#### Passage provided
# What Bank?



## Ross (Apr 25, 2007)

Well some of you may have seen the TSB has started fiddling with my money IE not letting me take money out when I want,moving money into an ISA account without my permission ect so they are on there last chance with me any more slip ups and I am moving.
So what Banks are good?


----------



## DMH-01 (Mar 29, 2011)

I've been with Barlcays for a few years now (have a current account and an ISA with them) and never had any issues with them.


----------



## alan_mcc (Oct 28, 2008)

RBS are really good from my experience, the digital banking system is a breeze and they've been very helpful every time I've been in.

I'm only on a student account so I've no clue about ISA's or that.


----------



## The Cueball (Feb 8, 2007)

I use bank of scotland.. never had many issues after I signed away my "security" from the bank... basically they stop asking me all the BS questions when I take money out or put some in..

from a money point of view, I love RBS... I'm buying their shares every month...

:thumb:


----------



## bigmc (Mar 22, 2010)

#### What you should do
From the forum thread about choosing a bank, extract word for word the passage starting with "## The Cueball" and going on through "(Mar 22, 2010)".

#### Source data
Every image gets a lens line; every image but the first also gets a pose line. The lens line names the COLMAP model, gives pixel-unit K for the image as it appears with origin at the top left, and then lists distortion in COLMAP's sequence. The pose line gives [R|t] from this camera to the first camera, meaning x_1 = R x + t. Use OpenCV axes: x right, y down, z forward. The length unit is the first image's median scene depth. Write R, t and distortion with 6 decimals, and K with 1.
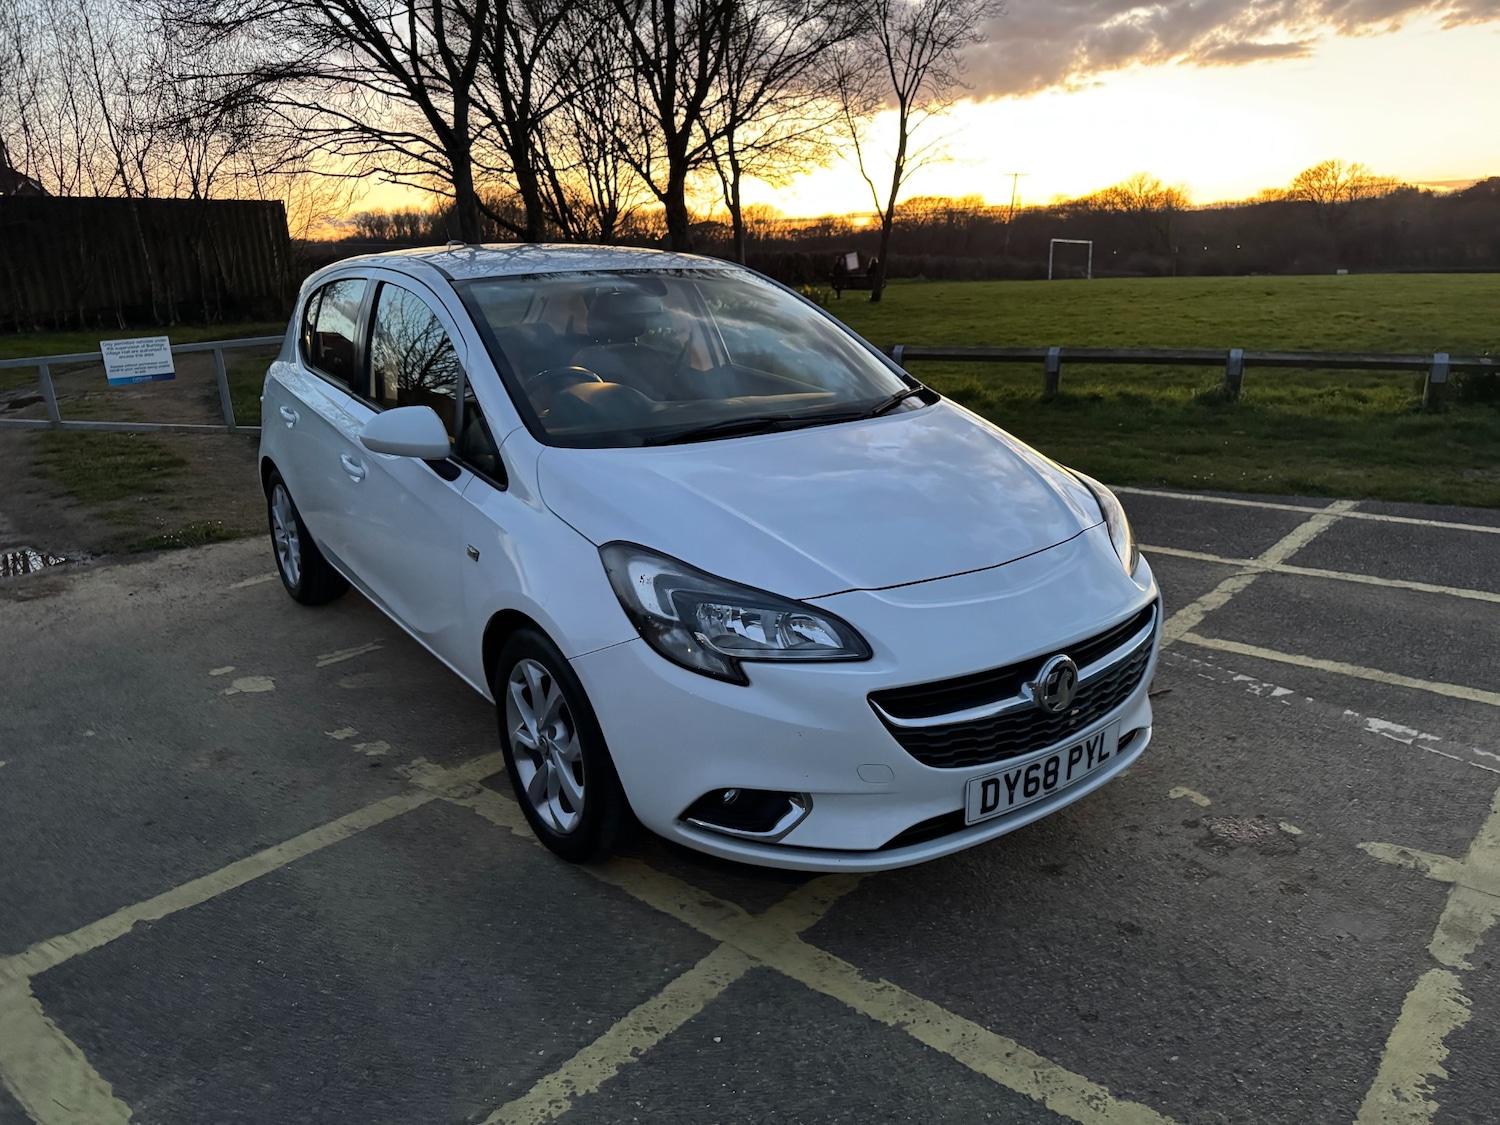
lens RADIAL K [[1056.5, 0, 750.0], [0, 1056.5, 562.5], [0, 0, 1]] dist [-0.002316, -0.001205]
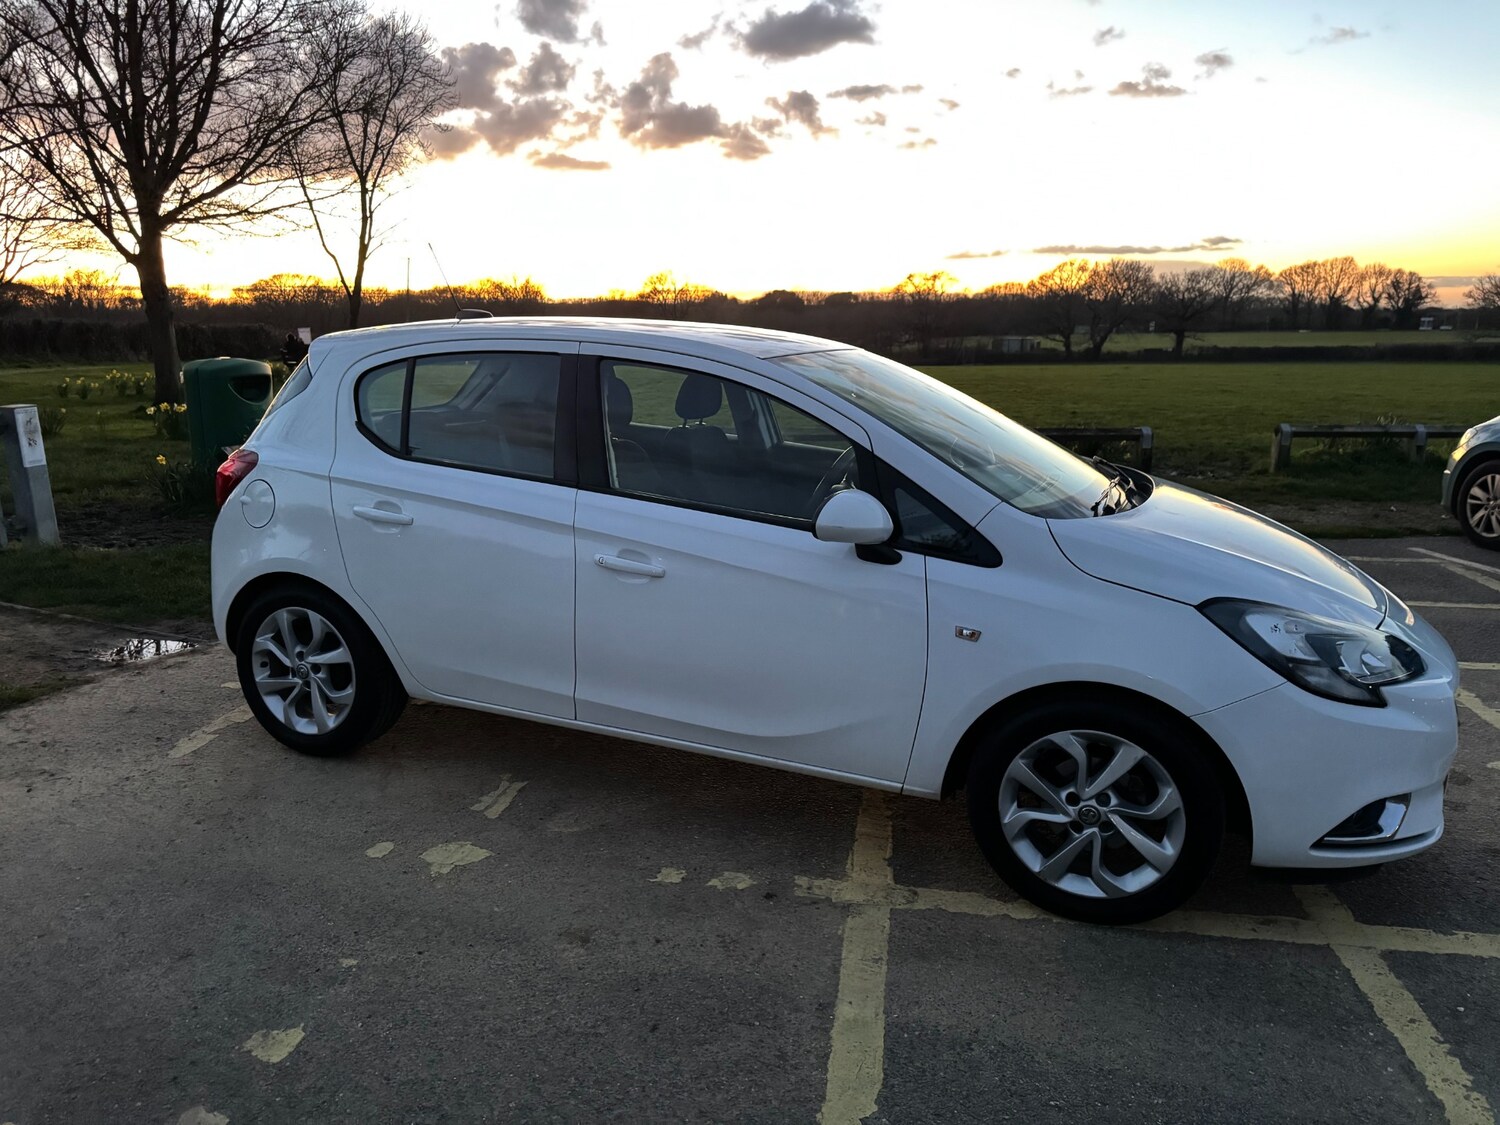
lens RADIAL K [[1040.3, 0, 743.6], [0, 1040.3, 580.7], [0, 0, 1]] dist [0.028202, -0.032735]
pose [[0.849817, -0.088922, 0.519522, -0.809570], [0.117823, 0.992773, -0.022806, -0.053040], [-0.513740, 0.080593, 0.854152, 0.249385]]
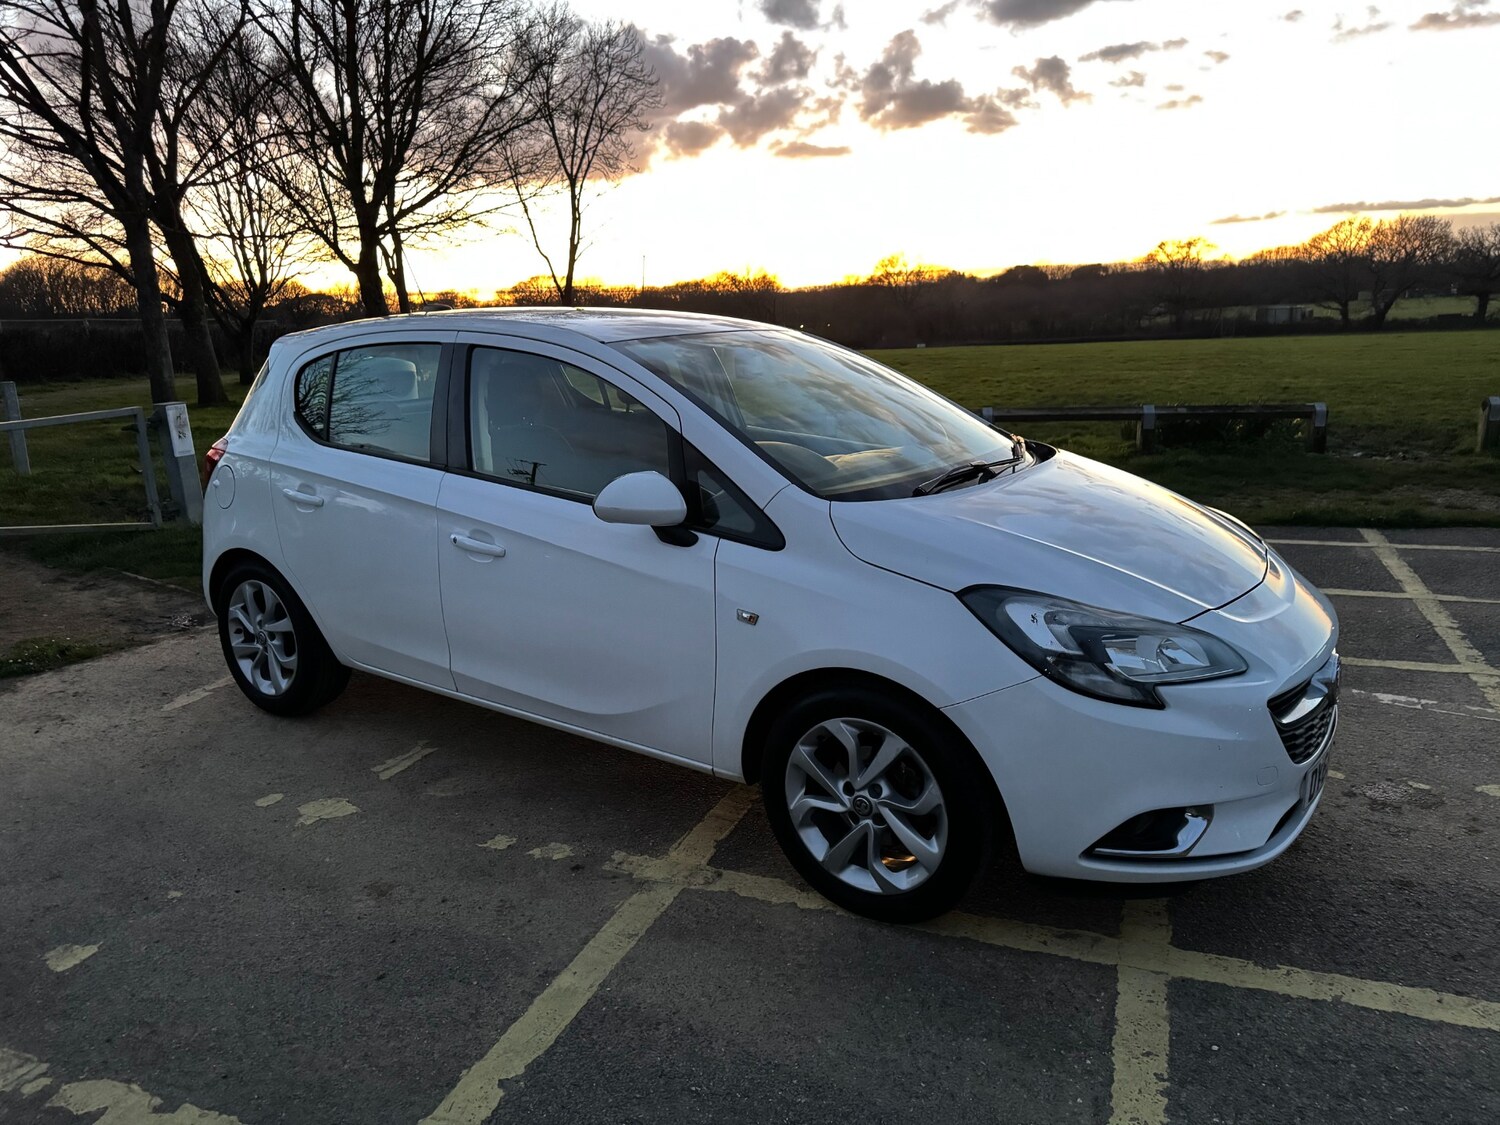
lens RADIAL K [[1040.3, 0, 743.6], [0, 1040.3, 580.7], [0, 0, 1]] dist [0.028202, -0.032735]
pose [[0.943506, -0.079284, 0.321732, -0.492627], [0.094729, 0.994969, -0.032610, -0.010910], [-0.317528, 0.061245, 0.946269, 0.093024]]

#### Task solution
## The Cueball (Feb 8, 2007)

I use bank of scotland.. never had many issues after I signed away my "security" from the bank... basically they stop asking me all the BS questions when I take money out or put some in..

from a money point of view, I love RBS... I'm buying their shares every month...

:thumb:


----------



## bigmc (Mar 22, 2010)